__TASK OBJECTIVE__:
When you copy the entries, match them exactly and omit the pictures.
DATA EXCERPTS START
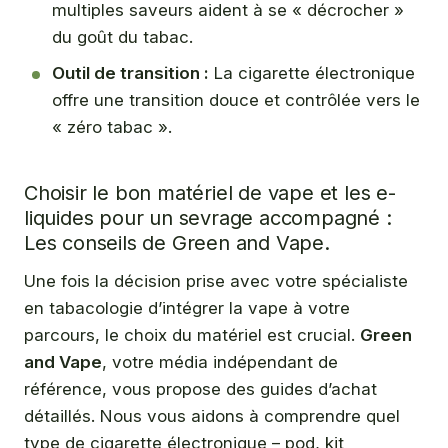
multiples saveurs aident à se « décrocher »
du goût du tabac.
Outil de transition :
La cigarette électronique
offre une transition douce et contrôlée vers le
« zéro tabac ».
Choisir le bon matériel de vape et les e-
liquides pour un sevrage accompagné :
Les conseils de Green and Vape.
Une fois la décision prise avec votre spécialiste
en tabacologie d’intégrer la vape à votre
parcours, le choix du matériel est crucial.
Green
and Vape
, votre média indépendant de
référence, vous propose des guides d’achat
détaillés. Nous vous aidons à comprendre quel
type de cigarette électronique – pod, kit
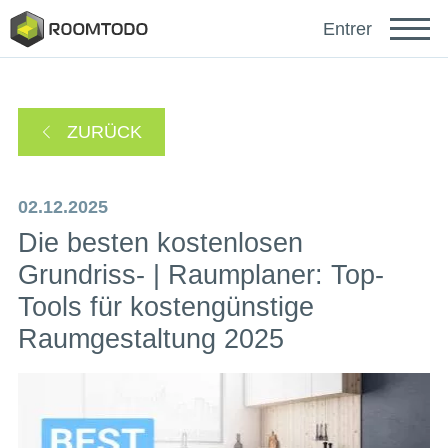
Français
Entrer
Español
ZURÜCK
Português
02.12.2025
Die besten kostenlosen
Grundriss- | Raumplaner: Top-
Tools für kostengünstige
sich anmelden mit
Raumgestaltung 2025
Ein Link zur Passwortwiederherstellung wurde an
oder
Ihre E-Mail-Adresse gesendet.
Danke für die Registrierung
DATA EXCERPTS END
__WRITTEN SOLUTION__:
multiples saveurs aident à se « décrocher »
du goût du tabac.
Outil de transition :
La cigarette électronique
offre une transition douce et contrôlée vers le
« zéro tabac ».
Choisir le bon matériel de vape et les e-
liquides pour un sevrage accompagné :
Les conseils de Green and Vape.
Une fois la décision prise avec votre spécialiste
en tabacologie d’intégrer la vape à votre
parcours, le choix du matériel est crucial.
Green
and Vape
, votre média indépendant de
référence, vous propose des guides d’achat
détaillés. Nous vous aidons à comprendre quel
type de cigarette électronique – pod, kit
Français
Entrer
Español
ZURÜCK
Português
02.12.2025
Die besten kostenlosen
Grundriss- | Raumplaner: Top-
Tools für kostengünstige
sich anmelden mit
Raumgestaltung 2025
Ein Link zur Passwortwiederherstellung wurde an
oder
Ihre E-Mail-Adresse gesendet.
Danke für die Registrierung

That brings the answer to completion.